* [解くべき問題]:
企業へのサイバー脅威を扱ったページのうち、「日本マイクロソフト チーフセキュリティアドバイザー 高橋正和氏」を含む語句で始まり「している」と高橋氏は述べる。」で終わる部分を、「マルウェア」を「不正プログラム」に置き換えて書き直してもらえますか？

企業の9割は脅威が侵入済みだが、その多くは事実に気付いていない

 「衝撃的な数字かもしれないが、日本の企業の9割は未知の脅威が侵入済みである」

日本マイクロソフト チーフセキュリティアドバイザー 高橋正和氏

日本マイクロソフト チーフセキュリティアドバイザー 高橋 正和氏

 冒頭で高橋氏は日本におけるサイバー攻撃の現状をこう紹介する。米マッキンゼーの調査によると、サイバー攻撃による推定被害総額はグローバルで360兆円。1件に換算すると4.2億円となる。このような状況から、”セキュリティ問題はサーバールームから役員室へ移動した”と言われている。実際、米国では適切なセキュリティ対策を実施していなかったとして、株主からCEOとCIOの退任が要求されたという事例も出てきていいるという。

 続いて高橋氏が紹介したのは、マイクロソフトにおける2014年7月~12月の6カ月間で検知したマルウェアの件数だ。その数字は80万件で「1台あたり年間2.6回検知している。つまり2100台に1台は感染している」と高橋氏は述べる。

* [生データ]:
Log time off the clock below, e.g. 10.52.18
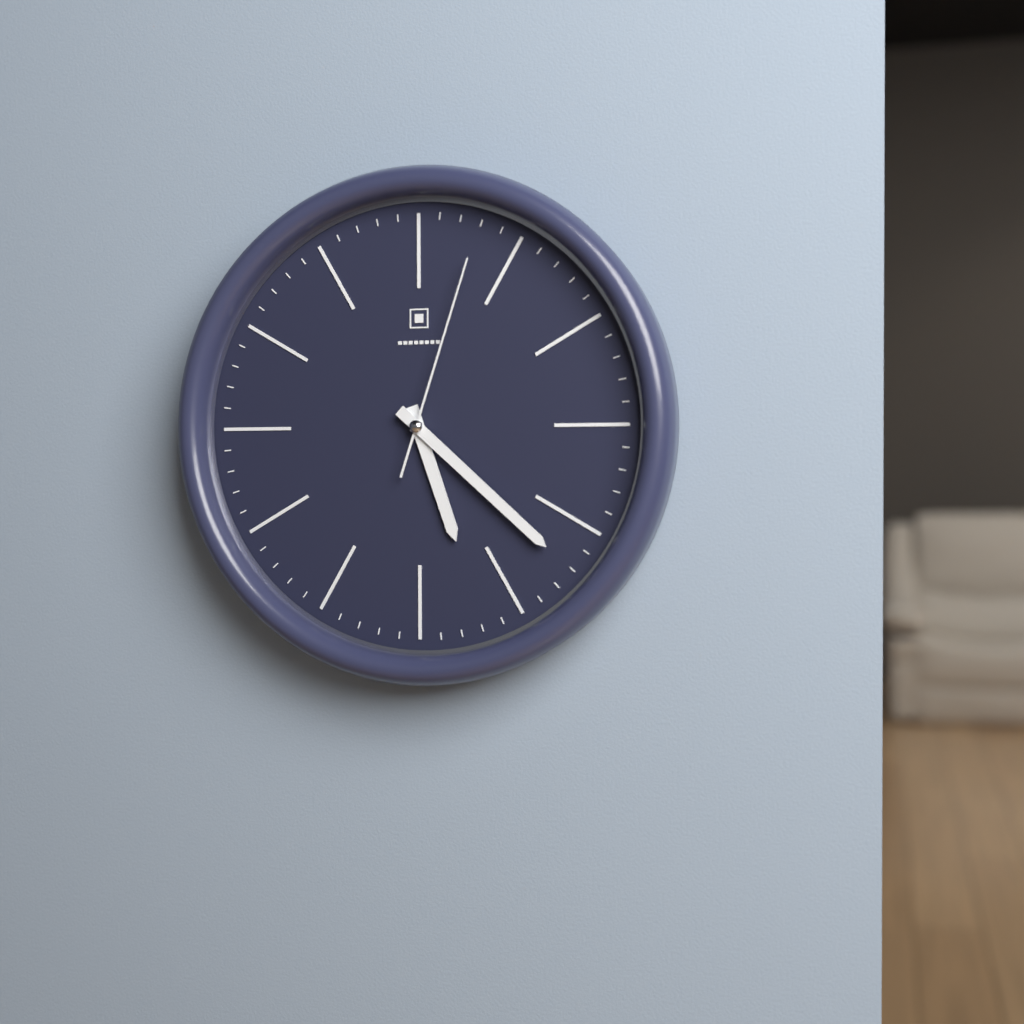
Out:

* [以下解答]:
日本マイクロソフト チーフセキュリティアドバイザー 高橋正和氏

日本マイクロソフト チーフセキュリティアドバイザー 高橋 正和氏

 冒頭で高橋氏は日本におけるサイバー攻撃の現状をこう紹介する。米マッキンゼーの調査によると、サイバー攻撃による推定被害総額はグローバルで360兆円。1件に換算すると4.2億円となる。このような状況から、”セキュリティ問題はサーバールームから役員室へ移動した”と言われている。実際、米国では適切なセキュリティ対策を実施していなかったとして、株主からCEOとCIOの退任が要求されたという事例も出てきていいるという。

 続いて高橋氏が紹介したのは、マイクロソフトにおける2014年7月~12月の6カ月間で検知した不正プログラムの件数だ。その数字は80万件で「1台あたり年間2.6回検知している。つまり2100台に1台は感染している」と高橋氏は述べる。